The artificial neural network, a computer model made up of synthetic neurons and inspired by the ventral stream, is the source of the new mind-bending pictures. This is a brain neuronal circuit related to vision . By examining a collection of over 1.3 million tagged photographs, the AI developed the ability to “see.” The AI was then given instructions to create images that would influence particular ventral stream neurons in the brain.
Any image viewed causes some sort of neural activation in the brain. However, MIT neuroscientist Kohitij Kar and his team were interested in determining if the AI-generated visuals might cause certain brain reactions of their choice. Three macaques with microelectrodes for neuron monitoring were shown these photographs by the researchers.
In one experiment, regardless of how it affected other neurons, the AI sought to design patterns that would most stimulate neurons at a particular location in the ventral stream. Artificial intelligence (AI)-generated images stimulated neurons in 40 of the 59 brain locations studied more than any image of a real-world item, such as a bear, a car, or a face. Neurons usually fired 39% more often in response to the AI pictures than in response to real-world images.
The AI designs increased the rate at which ventral stream neurons fired, even when the monkeys were shown already created patterns meant to stimulate these cells.
In a another experiment, the AI created patterns that were designed to make certain neurons at one target location go crazy while reducing activity at other sites. AI-produced pictures greatly outperformed real-world images in isolating brain activity to the target location for 25 of 33 sites. According to research coauthor Pouya Bashivan, a computational neuroscientist at MIT, although this manipulation is not currently flawless, future AIs with more advanced designs and training data may exercise tighter control.
Arash Afraz, a neurologist at the National Institute of Mental Health in Bethesda, Maryland who was not engaged in the work, calls it “magnificent technological development.”
To determine what each neuron in the brain is in charge of, scientists “may seek to produce a certain pattern of activity in the brain” during neuroscience tests, according to Afraz. Rolling up your sleeves, opening up the cranium, and inserting something like electrodes is the “straight method to achieve that.” In order to noninvasively manipulate neurons in ways that weren’t before conceivable, “we now have a new tool in our arsenal.”
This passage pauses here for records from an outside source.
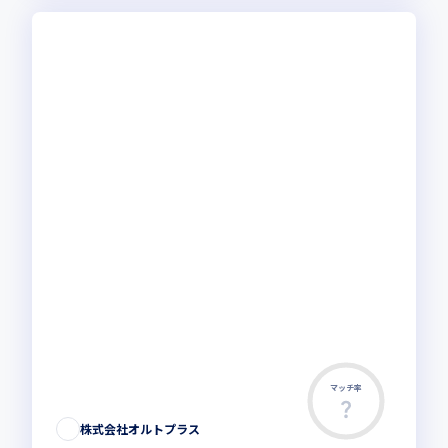
マッチ率
株式会社オルトプラス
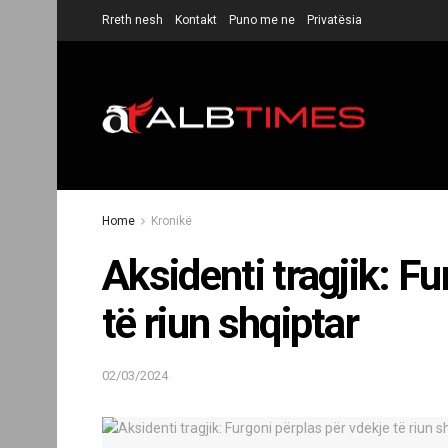
Rreth nesh
Kontakt
Puno me ne
Privatësia
Home
Kronikë
Aksidenti tragjik: F
të riun shqiptar
02/03/2024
According to Bashivan, artificial intelligence-generated visuals that control cerebral activity may potentially result in novel therapies for conditions including post-traumatic stress disorder, anxiety, or “anything that would have to do with mood.” People may one day be comforted by seeing visuals that an AI specifically designed to improve mood, in a manner similar to how people utilize light therapy boxes to treat seasonal affective disorder or look at serene nature sights to unwind .
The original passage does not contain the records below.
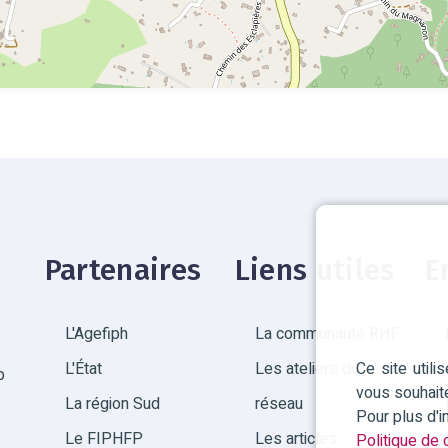
Partenaires
Liens utiles
E
L'Agefiph
La communauté RHF
Ce site util
L'État
Les ateliers du
p
vous souhait
La région Sud
réseau
Pour plus d'
Le FIPHFP
Les articles
Politique de c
These studies offer fresh knowledge on the nature of AI in addition to demonstrating a novel method for manipulating neurons. The ventral stream’s greatest computer models come from artificial neural networks, according to neuroscientists.
These artificial intelligences (AIs) are very good at identifying things in images because the virtual neurons in computer programs are built in a similar design to biological ones. According to Ed Connor, a neurologist at Johns Hopkins University who was not involved in the research, there has been some disagreement on how really brainlike these AIs are in terms of how they receive and comprehend visual inputs.
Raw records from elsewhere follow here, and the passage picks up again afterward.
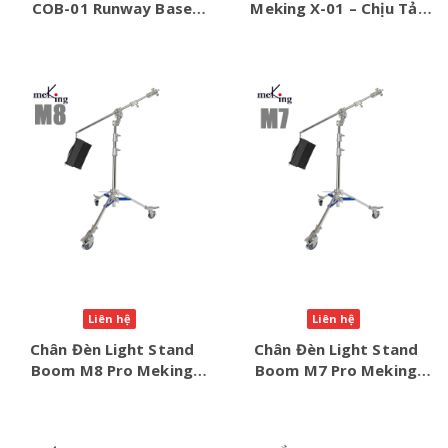
COB-01 Runway Base
Meking X-01 – Chịu Tải
Stand – Tải Khủng 80kg
Khủng 80kg
Liên hệ
Liên hệ
Chân Đèn Light Stand
Chân Đèn Light Stand
Boom M8 Pro Meking
Boom M7 Pro Meking
Chính Hãng – Cao 5.32m,
Chính Hãng
Tải 10kg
According to Connor, this computer software does certainly comprehend visual information in a manner that is analogous to the primate brain since monkey neurons responded to AI-created visuals exactly how the AI intended. “This nails it in a way that will persuade doubters, including myself,” the author said.
Scientists may be able to learn more about human vision by researching artificial neural networks if they are able to “see” in a manner that closely resembles the brain. Future researchers could forego using monkeys and mice in favor of studying the neurological activity inside AIs .
The ability to do any dream experiment on a system that is entirely accessible in a manner that the brain is not may be provided by research on these virtual neurons, according to Connor.